TASK STATEMENT: Give back, word for word, the lines in the listing below from the one holding "worden bepaald op" down to the one holding "Is het verstandig om advies in te winnen b", both ends included.

TASK DATA:
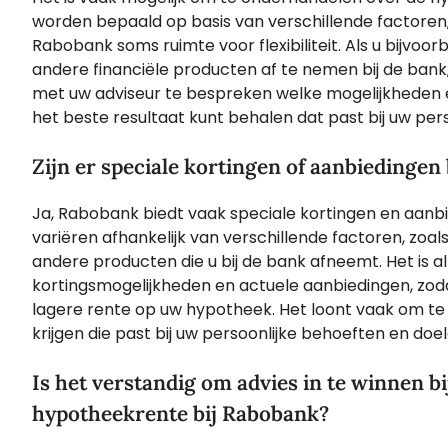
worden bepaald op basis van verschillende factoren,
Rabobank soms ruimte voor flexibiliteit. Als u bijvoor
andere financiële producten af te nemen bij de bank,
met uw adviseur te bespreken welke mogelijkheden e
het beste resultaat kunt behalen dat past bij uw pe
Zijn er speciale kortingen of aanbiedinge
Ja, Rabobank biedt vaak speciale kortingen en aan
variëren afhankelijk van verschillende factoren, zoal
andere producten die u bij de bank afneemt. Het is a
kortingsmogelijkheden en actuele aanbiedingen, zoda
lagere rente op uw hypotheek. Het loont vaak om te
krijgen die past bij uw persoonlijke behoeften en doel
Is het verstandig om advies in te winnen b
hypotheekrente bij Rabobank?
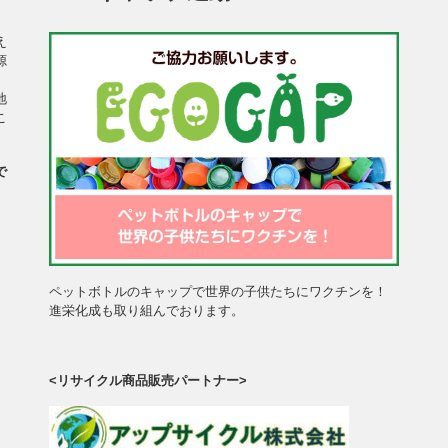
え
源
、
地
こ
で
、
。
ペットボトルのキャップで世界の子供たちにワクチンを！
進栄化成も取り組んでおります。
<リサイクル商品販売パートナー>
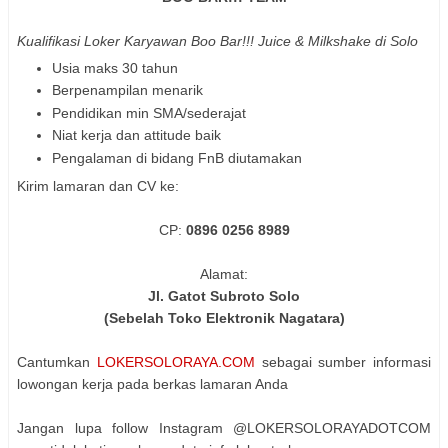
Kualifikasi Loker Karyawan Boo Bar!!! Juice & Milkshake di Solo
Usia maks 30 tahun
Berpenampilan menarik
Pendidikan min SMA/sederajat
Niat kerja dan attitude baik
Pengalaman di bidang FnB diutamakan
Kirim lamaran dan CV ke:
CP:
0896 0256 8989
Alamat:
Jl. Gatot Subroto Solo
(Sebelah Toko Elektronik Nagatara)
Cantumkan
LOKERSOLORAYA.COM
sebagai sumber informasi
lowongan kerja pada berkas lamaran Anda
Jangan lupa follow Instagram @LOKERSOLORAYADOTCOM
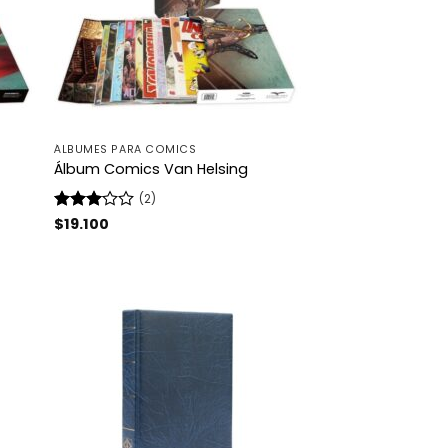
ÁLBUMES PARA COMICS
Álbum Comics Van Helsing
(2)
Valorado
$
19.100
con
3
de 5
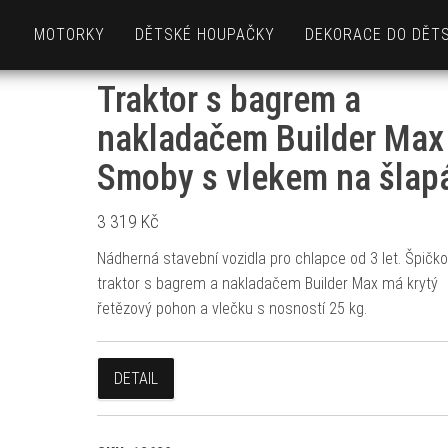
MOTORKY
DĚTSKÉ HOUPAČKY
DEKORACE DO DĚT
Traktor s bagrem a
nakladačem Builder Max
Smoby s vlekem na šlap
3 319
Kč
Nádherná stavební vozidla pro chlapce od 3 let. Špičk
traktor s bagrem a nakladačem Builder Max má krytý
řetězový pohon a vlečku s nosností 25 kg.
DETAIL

...

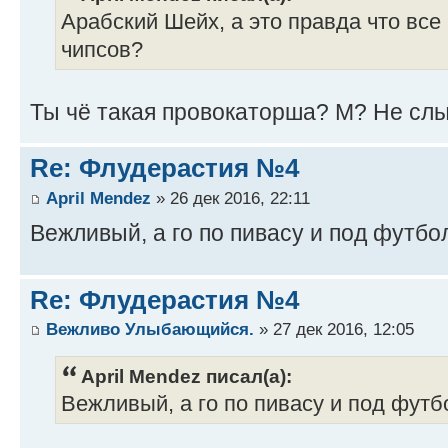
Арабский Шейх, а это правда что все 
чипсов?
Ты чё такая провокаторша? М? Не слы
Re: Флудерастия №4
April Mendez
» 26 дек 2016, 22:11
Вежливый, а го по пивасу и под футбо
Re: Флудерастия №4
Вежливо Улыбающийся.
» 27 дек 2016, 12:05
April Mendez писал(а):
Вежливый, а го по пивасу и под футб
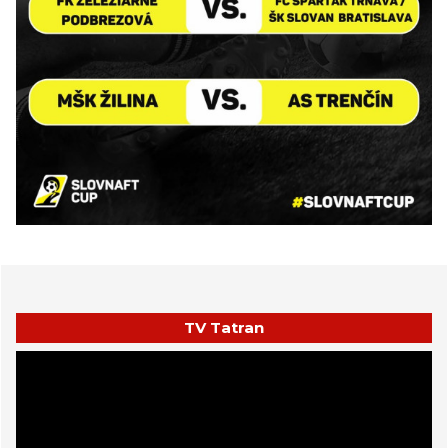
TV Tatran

EXERCISE SOLUTION:
worden bepaald op basis van verschillende factoren,
Rabobank soms ruimte voor flexibiliteit. Als u bijvoor
andere financiële producten af te nemen bij de bank,
met uw adviseur te bespreken welke mogelijkheden e
het beste resultaat kunt behalen dat past bij uw pe
Zijn er speciale kortingen of aanbiedinge
Ja, Rabobank biedt vaak speciale kortingen en aan
variëren afhankelijk van verschillende factoren, zoal
andere producten die u bij de bank afneemt. Het is a
kortingsmogelijkheden en actuele aanbiedingen, zoda
lagere rente op uw hypotheek. Het loont vaak om te
krijgen die past bij uw persoonlijke behoeften en doel
Is het verstandig om advies in te winnen b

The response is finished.